── Data for this task

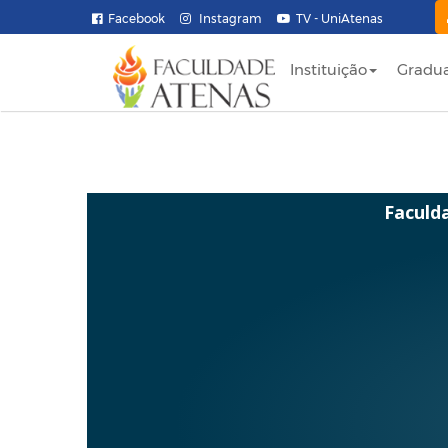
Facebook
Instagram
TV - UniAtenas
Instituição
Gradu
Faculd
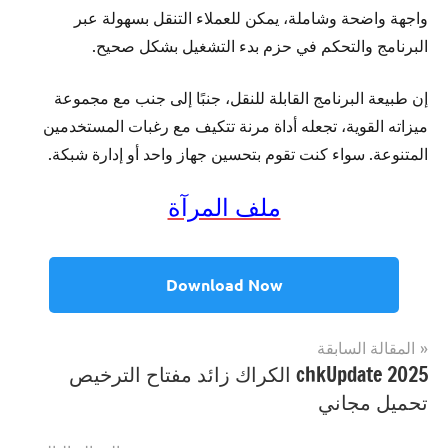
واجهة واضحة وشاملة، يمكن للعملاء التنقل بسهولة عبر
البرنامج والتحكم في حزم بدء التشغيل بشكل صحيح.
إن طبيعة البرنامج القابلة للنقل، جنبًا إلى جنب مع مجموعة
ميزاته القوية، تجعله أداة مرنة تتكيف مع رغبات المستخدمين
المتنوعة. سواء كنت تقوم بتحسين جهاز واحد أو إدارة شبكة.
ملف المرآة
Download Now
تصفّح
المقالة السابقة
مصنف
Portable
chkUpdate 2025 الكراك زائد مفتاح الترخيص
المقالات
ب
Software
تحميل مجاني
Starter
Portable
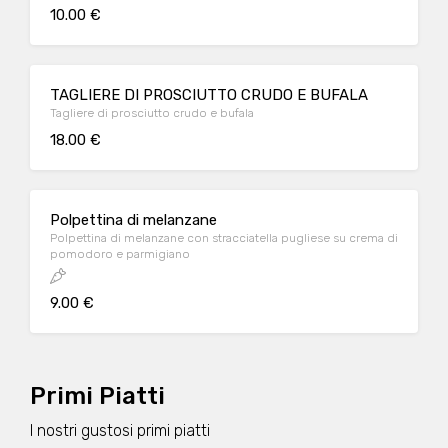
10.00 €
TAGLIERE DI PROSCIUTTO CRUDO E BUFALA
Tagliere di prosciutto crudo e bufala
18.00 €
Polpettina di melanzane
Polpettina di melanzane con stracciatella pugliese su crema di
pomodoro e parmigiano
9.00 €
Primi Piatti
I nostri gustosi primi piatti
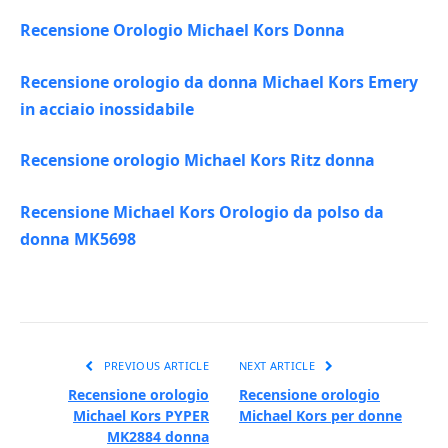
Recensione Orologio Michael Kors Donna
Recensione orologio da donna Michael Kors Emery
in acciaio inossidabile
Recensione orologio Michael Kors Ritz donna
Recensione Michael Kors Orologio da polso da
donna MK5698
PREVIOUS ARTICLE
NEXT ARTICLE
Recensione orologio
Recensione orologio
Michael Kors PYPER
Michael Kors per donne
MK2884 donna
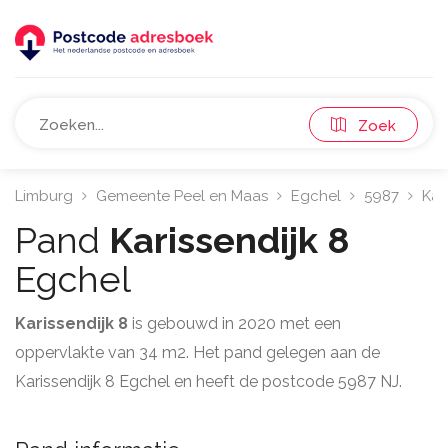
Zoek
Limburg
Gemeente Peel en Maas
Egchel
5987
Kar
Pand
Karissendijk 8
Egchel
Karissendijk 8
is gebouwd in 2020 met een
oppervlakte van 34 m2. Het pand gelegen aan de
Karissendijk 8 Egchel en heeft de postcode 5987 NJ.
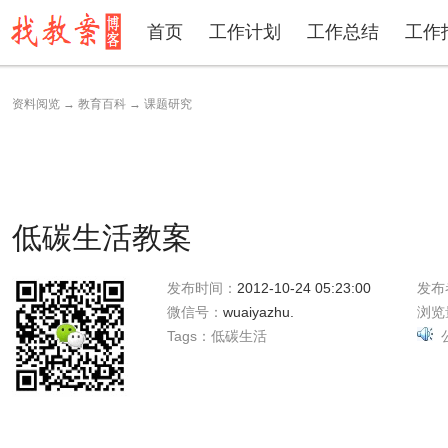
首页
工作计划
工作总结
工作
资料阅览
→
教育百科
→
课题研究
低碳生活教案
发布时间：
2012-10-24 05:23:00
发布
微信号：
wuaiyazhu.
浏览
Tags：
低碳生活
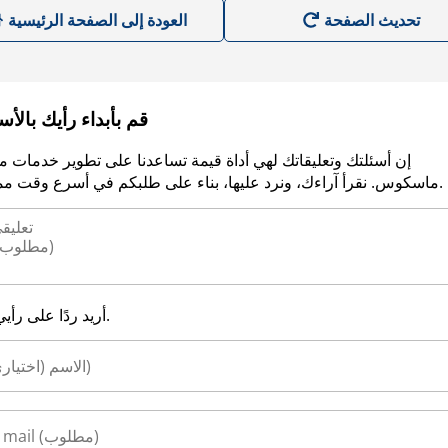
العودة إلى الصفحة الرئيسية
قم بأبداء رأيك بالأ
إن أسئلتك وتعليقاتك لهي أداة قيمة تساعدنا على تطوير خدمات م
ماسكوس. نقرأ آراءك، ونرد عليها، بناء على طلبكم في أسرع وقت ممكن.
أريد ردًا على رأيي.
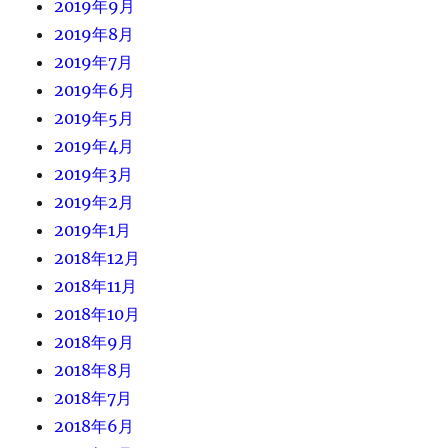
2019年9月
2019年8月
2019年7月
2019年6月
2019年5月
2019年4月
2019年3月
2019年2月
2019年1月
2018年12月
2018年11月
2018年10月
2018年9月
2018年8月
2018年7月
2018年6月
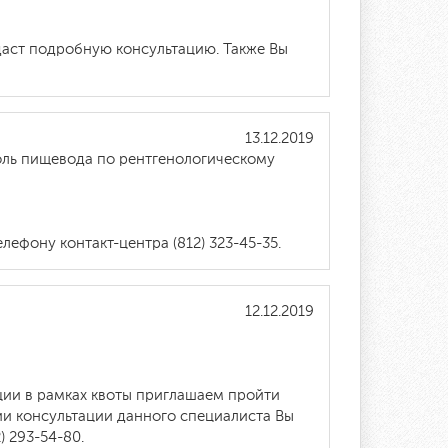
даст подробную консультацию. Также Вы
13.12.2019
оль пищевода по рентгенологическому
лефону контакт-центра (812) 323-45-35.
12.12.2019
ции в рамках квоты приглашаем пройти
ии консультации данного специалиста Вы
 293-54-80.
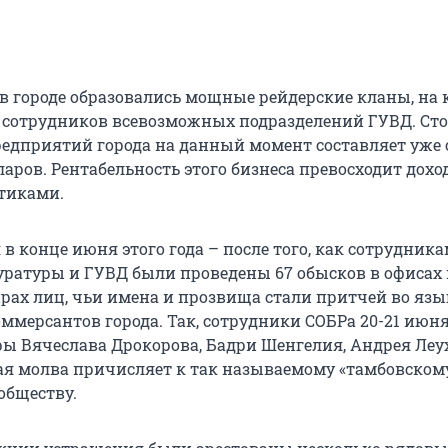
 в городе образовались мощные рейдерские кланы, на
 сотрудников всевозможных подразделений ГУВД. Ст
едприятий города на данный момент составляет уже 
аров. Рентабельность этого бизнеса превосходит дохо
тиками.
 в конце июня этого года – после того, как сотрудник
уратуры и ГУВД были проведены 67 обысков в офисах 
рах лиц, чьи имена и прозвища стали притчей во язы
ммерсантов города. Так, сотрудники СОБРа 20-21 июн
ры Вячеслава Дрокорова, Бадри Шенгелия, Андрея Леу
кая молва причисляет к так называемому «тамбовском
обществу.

────
── Data for this task

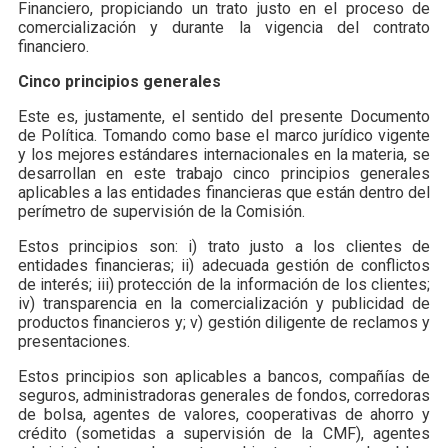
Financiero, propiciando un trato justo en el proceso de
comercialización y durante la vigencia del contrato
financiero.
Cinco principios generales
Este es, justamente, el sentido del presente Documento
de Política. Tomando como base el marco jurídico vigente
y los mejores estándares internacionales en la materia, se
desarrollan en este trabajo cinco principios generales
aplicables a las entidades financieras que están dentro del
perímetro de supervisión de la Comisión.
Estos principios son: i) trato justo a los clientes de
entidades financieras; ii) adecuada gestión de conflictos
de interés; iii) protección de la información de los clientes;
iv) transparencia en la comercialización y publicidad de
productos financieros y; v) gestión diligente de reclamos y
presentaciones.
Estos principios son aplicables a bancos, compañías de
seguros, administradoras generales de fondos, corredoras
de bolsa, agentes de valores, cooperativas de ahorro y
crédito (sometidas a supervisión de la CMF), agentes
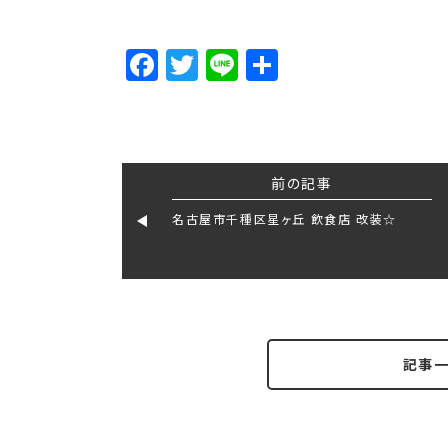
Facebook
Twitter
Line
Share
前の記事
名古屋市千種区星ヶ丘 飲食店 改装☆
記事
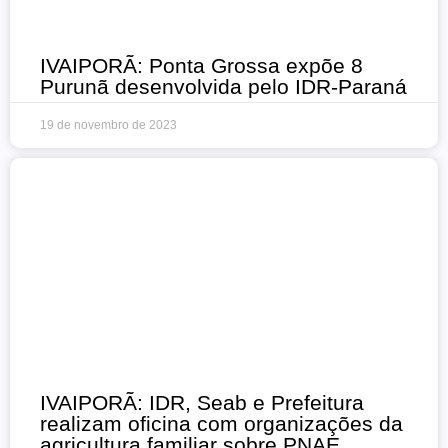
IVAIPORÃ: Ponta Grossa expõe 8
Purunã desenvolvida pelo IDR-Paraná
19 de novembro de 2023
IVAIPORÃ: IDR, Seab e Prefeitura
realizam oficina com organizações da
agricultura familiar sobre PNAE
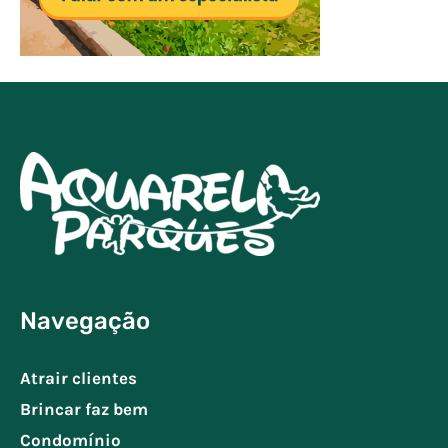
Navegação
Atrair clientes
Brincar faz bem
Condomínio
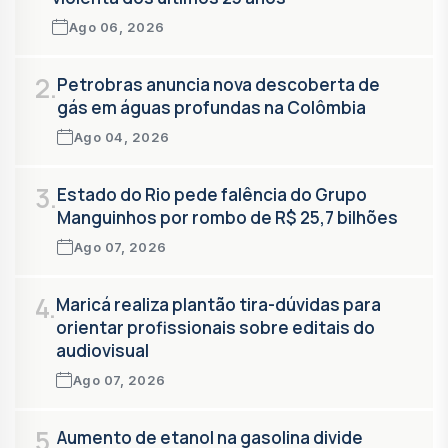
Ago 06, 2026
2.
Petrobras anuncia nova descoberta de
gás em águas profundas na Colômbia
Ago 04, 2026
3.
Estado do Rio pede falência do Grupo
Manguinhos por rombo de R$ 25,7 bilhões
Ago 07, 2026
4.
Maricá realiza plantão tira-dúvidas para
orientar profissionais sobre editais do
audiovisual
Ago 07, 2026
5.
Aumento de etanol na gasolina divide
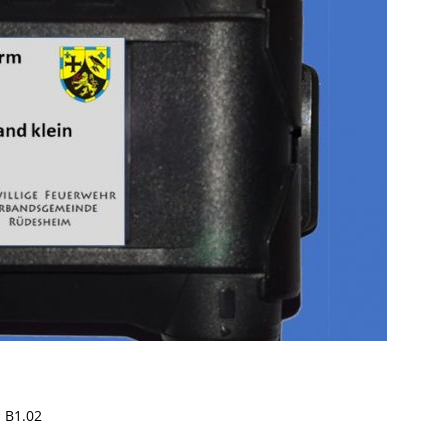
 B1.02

────
── Data for this task

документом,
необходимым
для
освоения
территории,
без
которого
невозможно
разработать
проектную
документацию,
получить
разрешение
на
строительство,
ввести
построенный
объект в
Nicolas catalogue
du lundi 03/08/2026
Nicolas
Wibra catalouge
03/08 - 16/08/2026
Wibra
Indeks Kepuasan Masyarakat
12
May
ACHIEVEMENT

────

▸ **Try it**
Please copy out each line in the entries that mentions the string "entidades".

▸ **Response area**
aplicables a las entidades financieras que están dentro del
entidades financieras; ii) adecuada gestión de conflictos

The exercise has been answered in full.